Research – No Place like Home

Published January 2021

For many on low incomes, especially care leavers, those fleeing domestic violence, or those who have escaped homelessness, getting hold of furniture and appliances is a mountain to climb.

Given the economic shocks of the past two years, which will likely hit social housing tenants the hardest, and the fact that the cost of furniture has increased by over 40% in the past 10 years, it has never been more important to provide tenants with a place to call home.

The report sets out the positive impact that increased furniture provision can have on tenants’ lives; what furniture support is currently available for tenants living in furniture poverty; and what barriers are in place which are preventing increased furniture provision in the sector, and how those barriers can be overcome.

Key Findings

• The social housing sector houses some of the poorest and most vulnerable people in our society, a situation compounded by austerity and the pandemic.

•Furniture provision can have a positive impact on tenants’ lives.

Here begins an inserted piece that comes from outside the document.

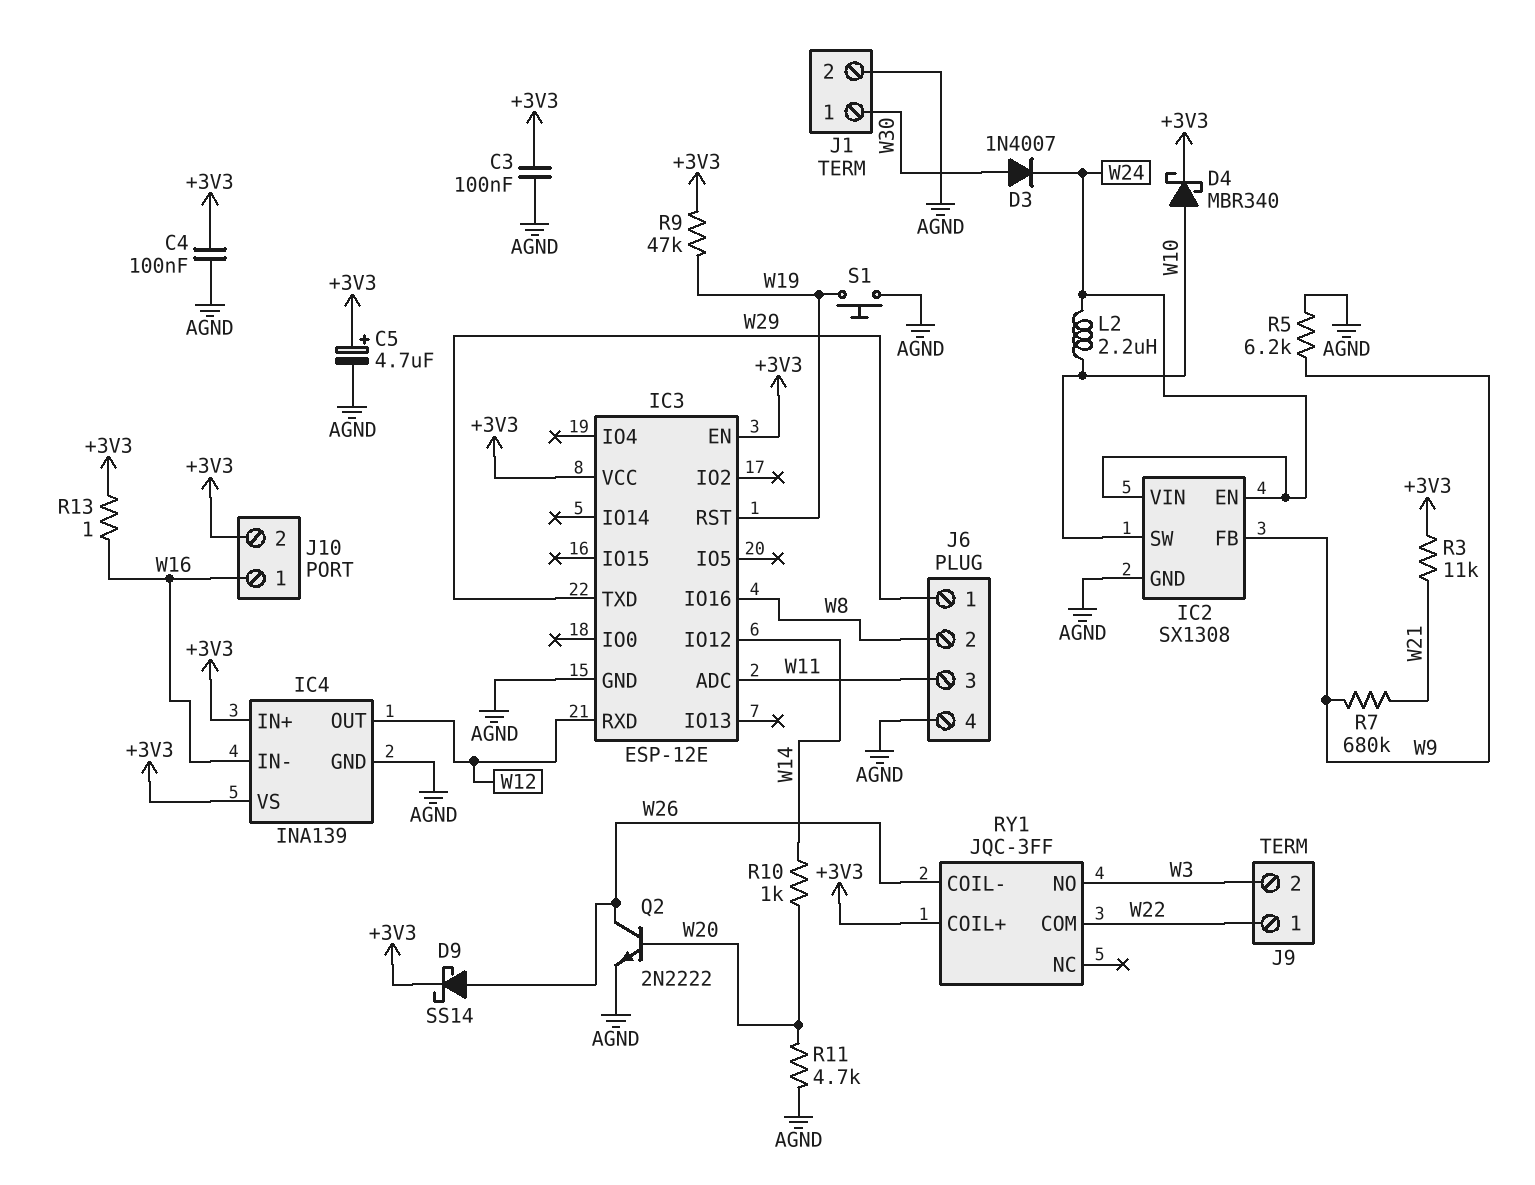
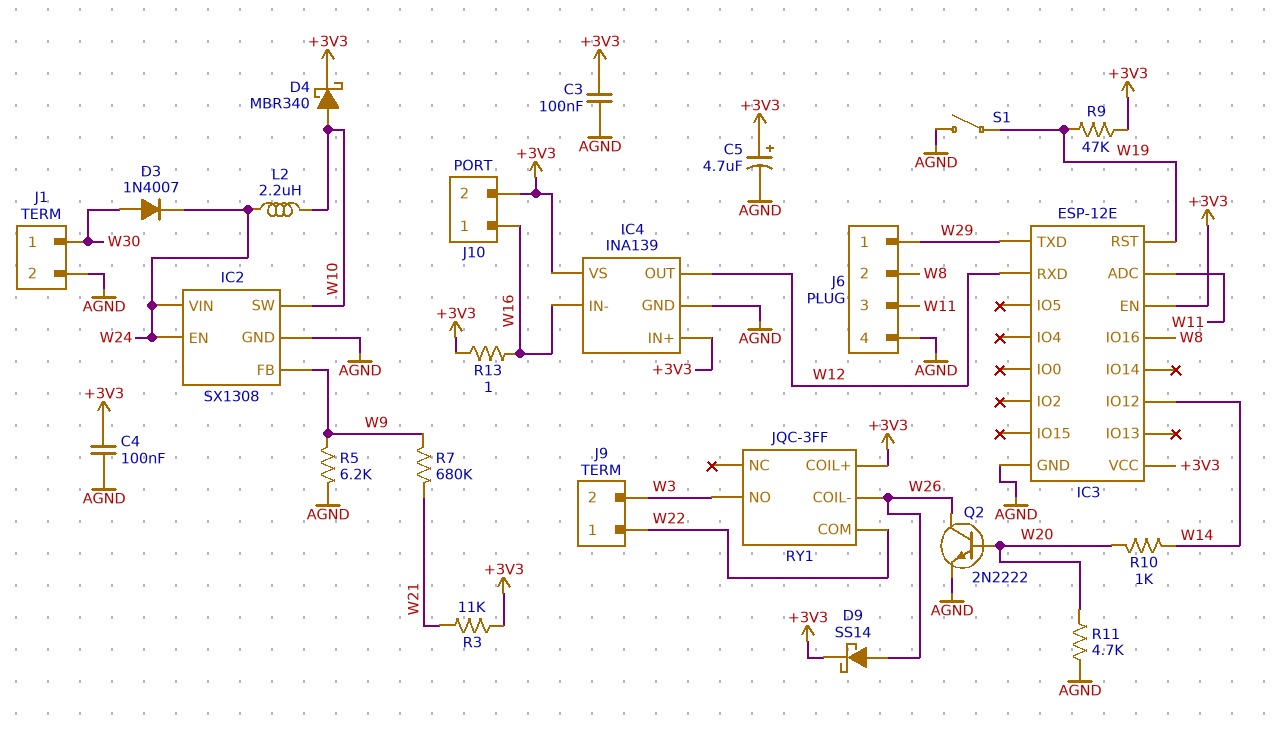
S1: button (AGND, W19) -> switch (AGND, W19)

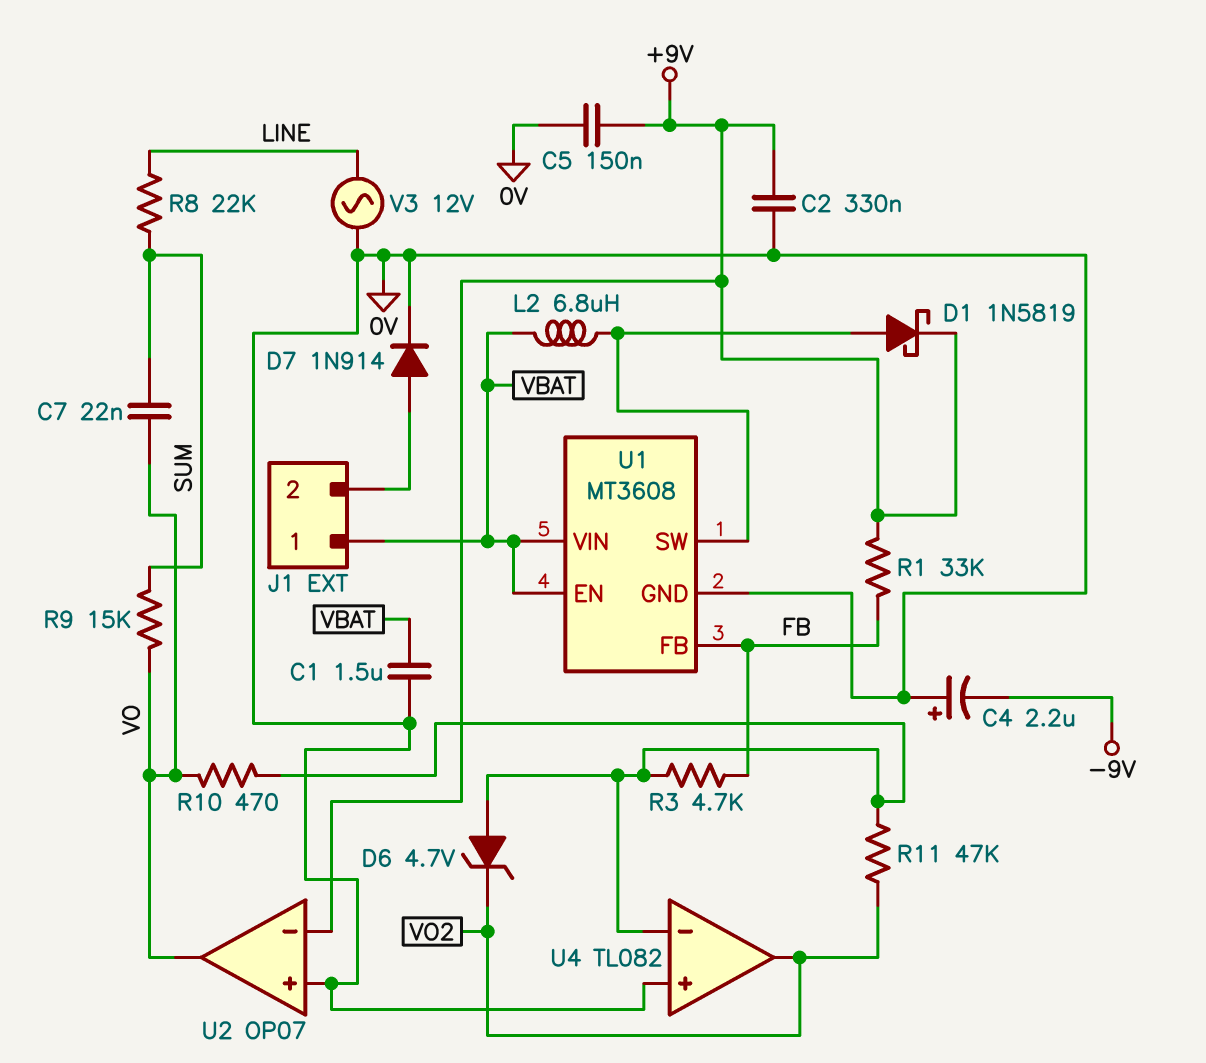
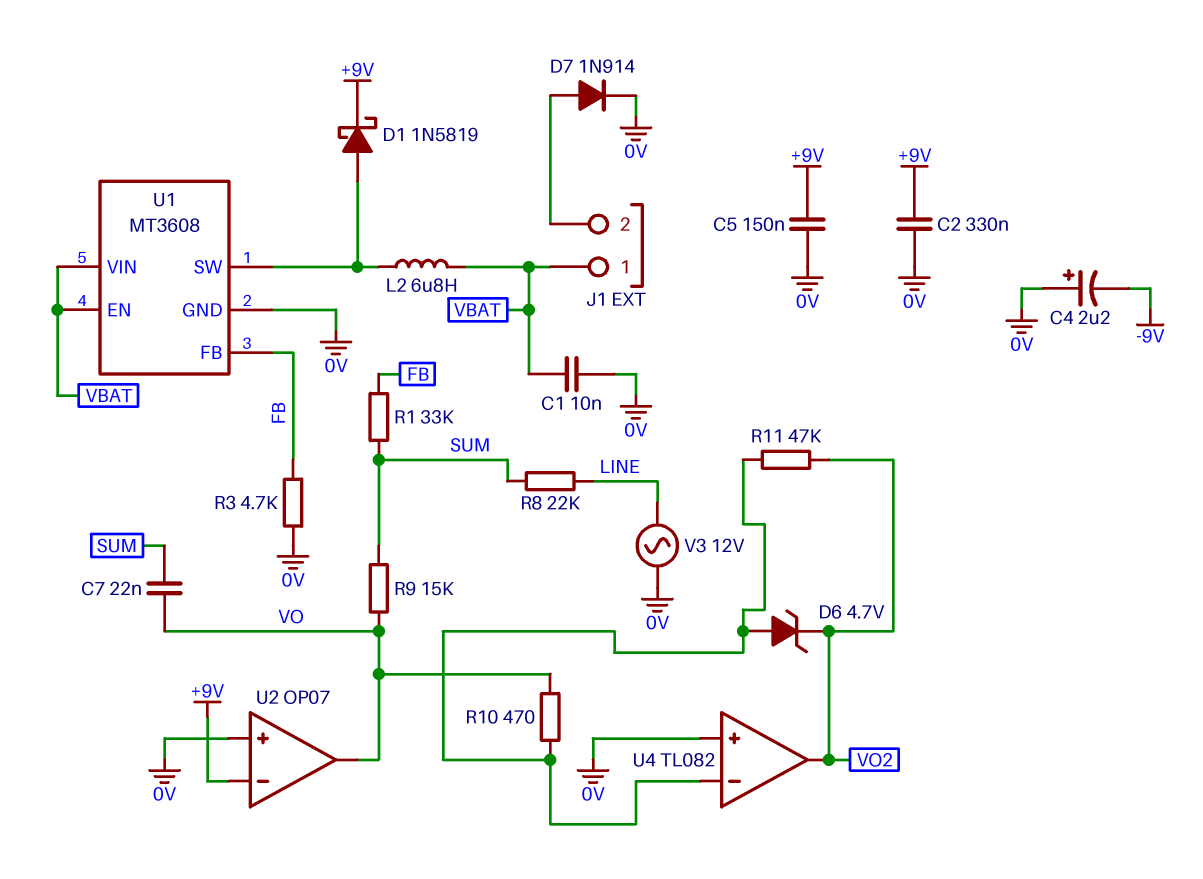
C1: 1.5uF (0V, VBAT) -> 10nF (0V, VBAT)
R1: 33k (+9V, FB) -> 33k (FB, SUM)
R3: 4.7k (FB, U4/in-) -> 4.7k (0V, FB)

We found that living without furniture and appliances has a negative impact on tenants’ mental, social, and financial wellbeing.

• Tenants and social landlords currently rely on a highly uneven patchwork of options for acquiring furniture, which includes local welfare assistance, high cost credit, and friends and family.

• There are a number of barriers to the creation of more furnished tenancies, which included a lack of awareness and understanding of relevant policy, a perceived ‘poverty trap’, financial pressures facing the sector, and the need to convince their respective management structures that providing furniture is financially viable.

• These barriers, however, have been overcome by furnished tenancy providing social landlords.

• Furniture provision is likely to increase tenancy sustainability as it remediates the harmful effects of living without the essential items of furniture and appliances.